Jakarta, Gatra.com - Kementerian Pertanian (Kementan) melalui Karantina Pertanian Tanjung Priok melepas 197,5 ton ekspor produk olahan kakao berupa bubuk dan cacao butter tujuan Amerika Serikat (AS), Brazil, dan Pakistan senilai Rp9,57 miliar.
Indonesia merupakan negara penghasil kakao ketiga terbesar di dunia, setelah Pantai Gading dan Ghana. Dengan kapasitas produksi biji kakao yang besar, tentunya menjadikan industri pengolahan kakao menjadi sangat potensial untuk dikembangkan di Tanah Air.
"Kami sangat mendukung tumbuhnya industri kakao Indonesia, kita harus naik kelas, yang kita ekspor tidak lagi hanya biji kakao mentah, namun harus berupa olahannya," kata Ali Jamil, Kepala Badan Karantina Pertanian, dalam keterangan tertulis, Sabtu (28/9).
Berdasarkan data dari sistem IQFAST di Karantina Pertanian Tanjung Priok selama bulan September 2019, ekspor produk olahan kakao (kakao bubuk, kakao pasta, cocoa butter) mencapai 880,5 ton senilai Rp38 miliar.
Jamil menjelaskan bahwa salah satu contoh dukungan yang diberikan Barantan dalam mendorong akselerasi ekspor produk olahan kakao Indonesia adalah eksportir produk olahan kakao PT BT Cacao telah mendapatkan fasilitas Inline Inspection.
Inline Inspection adalah fasilitas yang diberikan Barantan kepada perusahaan yang alur produksinya telah memenuhi standar pemeriksaan karantina sehingga petugas karantina tidak perlu lagi melakukan pemeriksaan fisik setiap waktu pengiriman ekspor. Akan tetapi, petugas karantina hanya memonitoring proses alur produksi secara berkala di gudang milik perusahaan eksportir.

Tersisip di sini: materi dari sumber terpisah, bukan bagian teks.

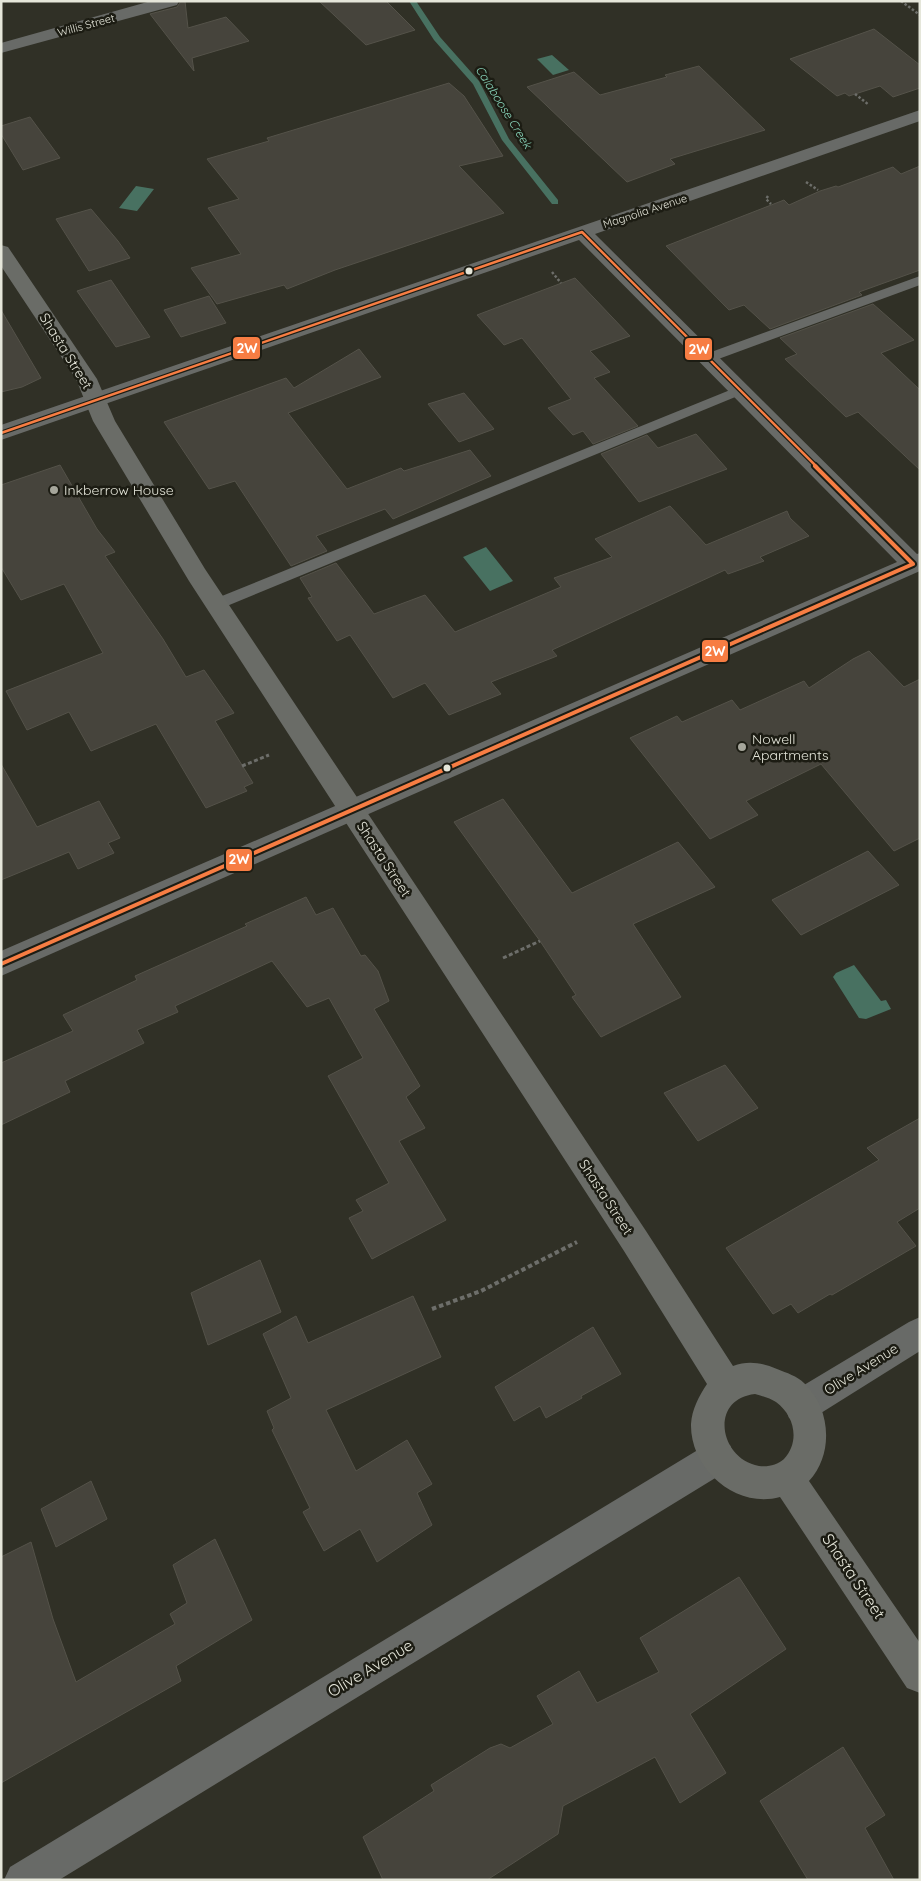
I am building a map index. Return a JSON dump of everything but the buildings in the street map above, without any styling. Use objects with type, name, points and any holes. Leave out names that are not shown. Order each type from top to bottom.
[{"type":"street","name":"Willis Street","points":[[1,48],[171,1]]},
{"type":"street","name":"Magnolia Avenue","points":[[1,433],[705,191],[920,115]]},
{"type":"street","points":[[1,964],[916,563],[582,232]]},
{"type":"street","name":"Shasta Street","points":[[1,251],[86,379],[104,422],[148,497],[216,604],[635,1241],[727,1387]]},
{"type":"street","name":"Olive Avenue","points":[[801,1406],[920,1333]]},
{"type":"street","points":[[755,1378],[769,1381],[789,1391],[801,1406],[809,1422],[808,1454],[799,1468],[787,1478],[771,1483],[755,1482],[739,1477],[725,1467],[714,1454],[708,1436],[707,1420],[713,1401],[727,1387],[738,1380],[755,1378]]},
{"type":"street","name":"Olive Avenue","points":[[23,1880],[718,1457]]},
{"type":"street","name":"Shasta Street","points":[[787,1478],[920,1675]]},
{"type":"lane","points":[[708,358],[920,280]]},
{"type":"lane","points":[[216,604],[740,390]]},
{"type":"path","points":[[901,1],[920,15]]},
{"type":"path","points":[[855,94],[874,109]]},
{"type":"path","points":[[803,178],[818,190]]},
{"type":"path","points":[[548,268],[561,283]]},
{"type":"path","points":[[242,766],[269,754]]},
{"type":"path","points":[[503,958],[540,941]]},
{"type":"path","points":[[432,1310],[481,1291],[577,1242]]},
{"type":"shaded area","points":[[552,55],[569,70],[553,75],[537,59]]},
{"type":"shaded area","points":[[136,186],[154,189],[137,211],[119,208]]},
{"type":"shaded area","points":[[486,547],[513,581],[490,591],[463,557]]},
{"type":"shaded area","points":[[854,965],[881,1001],[886,1000],[891,1009],[866,1019],[859,1018],[833,977],[836,973]]},
{"type":"waterway","name":"Calaboose Creek","points":[[412,1],[437,38],[476,83],[506,140],[555,202]]},
{"type":"transit line","name":"2W","points":[[1,433],[582,232],[913,564],[1,964]]},
{"type":"place","name":"Inkberrow House","points":[[54,490]]},
{"type":"place","name":"Nowell Apartments","points":[[742,747]]}]
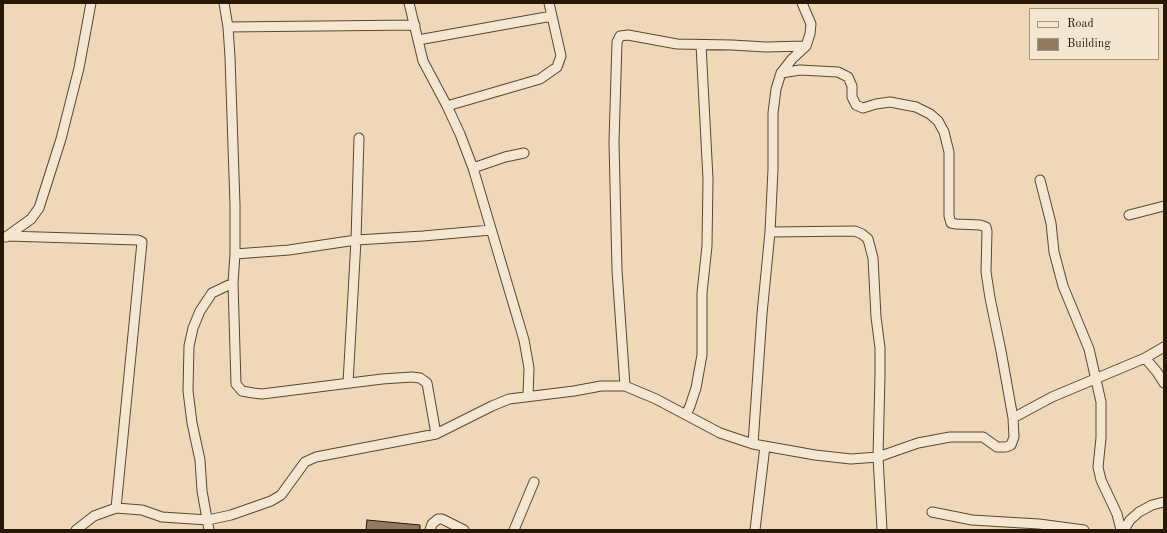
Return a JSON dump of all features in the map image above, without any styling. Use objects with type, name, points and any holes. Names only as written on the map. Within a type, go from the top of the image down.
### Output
[{"type":"street","points":[[5,238],[31,219],[39,208],[61,139],[75,82],[91,3]]},
{"type":"street","points":[[224,3],[228,27],[235,206],[235,254],[233,283],[236,384],[242,390],[262,394],[396,378],[420,378],[427,383],[436,434]]},
{"type":"street","points":[[409,3],[423,62],[447,106],[460,134],[473,168],[492,230],[524,340],[529,368],[528,396]]},
{"type":"street","points":[[447,106],[540,79],[557,67],[561,56],[549,3]]},
{"type":"street","points":[[753,444],[762,314],[770,232],[773,169],[773,113],[776,90],[781,72],[806,46],[810,34],[811,24],[802,3]]},
{"type":"street","points":[[418,40],[552,16]]},
{"type":"street","points":[[228,27],[415,25]]},
{"type":"street","points":[[625,386],[617,270],[614,166],[617,42],[620,36],[628,35],[671,43],[701,45],[766,47],[806,46]]},
{"type":"street","points":[[686,415],[696,388],[702,355],[702,292],[707,246],[708,179],[701,45]]},
{"type":"street","points":[[76,530],[94,516],[116,508],[142,510],[162,517],[208,520],[231,515],[271,501],[281,495],[305,462],[316,457],[436,434],[509,399],[601,386],[625,386],[656,399],[720,433],[753,444],[851,460],[878,457],[918,443],[950,437],[983,437],[997,447],[1006,447],[1011,445],[1014,437],[1012,418],[986,272],[986,227],[980,225],[951,223],[949,216],[949,152],[944,132],[938,121],[930,114],[916,106],[890,102],[863,108],[856,105],[852,97],[852,86],[848,77],[838,72],[800,70],[781,72]]},
{"type":"street","points":[[348,383],[356,240],[359,138]]},
{"type":"street","points":[[473,168],[504,157],[524,153]]},
{"type":"street","points":[[1040,180],[1051,223],[1054,252],[1063,286],[1089,349],[1096,379],[1102,414],[1098,467],[1101,480],[1116,514],[1121,530]]},
{"type":"street","points":[[1129,215],[1164,206]]},
{"type":"street","points":[[235,254],[289,250],[356,240],[492,230]]},
{"type":"street","points":[[770,232],[854,231],[862,234],[868,239],[873,258],[876,317],[880,348],[878,457],[882,530]]},
{"type":"street","points":[[5,238],[138,240],[142,242],[116,508]]},
{"type":"street","points":[[209,530],[202,491],[200,460],[192,423],[188,391],[189,346],[193,328],[200,311],[212,293],[233,283]]},
{"type":"street","points":[[1012,418],[1052,397],[1145,358],[1164,348]]},
{"type":"street","points":[[1145,358],[1164,383]]},
{"type":"street","points":[[755,530],[765,446]]},
{"type":"street","points":[[514,530],[534,482]]},
{"type":"street","points":[[1124,530],[1130,520],[1139,512],[1152,505],[1164,502]]},
{"type":"street","points":[[932,512],[1006,526],[1039,524],[1084,530]]},
{"type":"street","points":[[430,530],[432,524],[438,519],[442,519],[464,530]]},
{"type":"building","points":[[367,520],[420,525],[420,530],[366,530]]}]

Selain inline inspection, rumah produksi PT BT Cacao juga telah ditetapkan sebagai Tempat Pemeriksaan Lain. Artinya, proses monitoring gudang hanya dilakukan setiap 2 pekan sekali saja.
"Ini suatu kemudahan yang menguntungkan bagi para eksportir. Setiap shipment tidak perlu lagi ada bongkar muat di area pelabuhan, dari gudang bisa langsung masuk ke kapal," ujar Jamil.
Karantina Pertanian sebagai Fasilitator Perdagangan Produk Pertanian
Kepala Karantina Pertanian Tanjung Priok, Purwo Widiarto, yang turut mendampingi dan melepas ekspor produk pertanian melalui Pelabuhan Tanjung Priok, menyampaikan bahwa selain produk olahan kakao, komoditas pertanian yang diekspor melalui Pelabuhan Tanjung Priok kali ini meliputi karet lembaran dengan volume 60.48 ton tujuan Latvia dan minyak kelapa dengan volume 30.40 ton tujuan Tiongkok.
Sementara dari sektor peternakan, ada Duck Down Jacket dengan volume 2,39 ton tujuan Selandia Baru dan Australia; Wahed Duck Feather dengan volume 9.70 ton tujuan Tiongkok dan produk susu berupa Keju dan Susu UHT dengan volume 29 ton tujuan Malaysia dan Philiphina yang total nilai ekonominya sebesar Rp4,93 miliar.
Selaku fasilitator perdagangan produk pertanian, Badan Karantina Pertanian lakukan inovasi dan layanan yang bermuara pada percepatan proses bisnis ekspor produk pertanian.
Sesuai dengan aturan perdagangan internasional, maka bagi negara tujuan ekspor yang menpersyaratkan surat kesehatan hewan dan atau tumbuhan, Barantan selalu otoritas karantina siap memfasilitasinya.
"Sesuai instruksi Menteri Pertanian, kami gelar 'karpet merah' bagi eksportir juga investor produk pertanian," kata Jamil.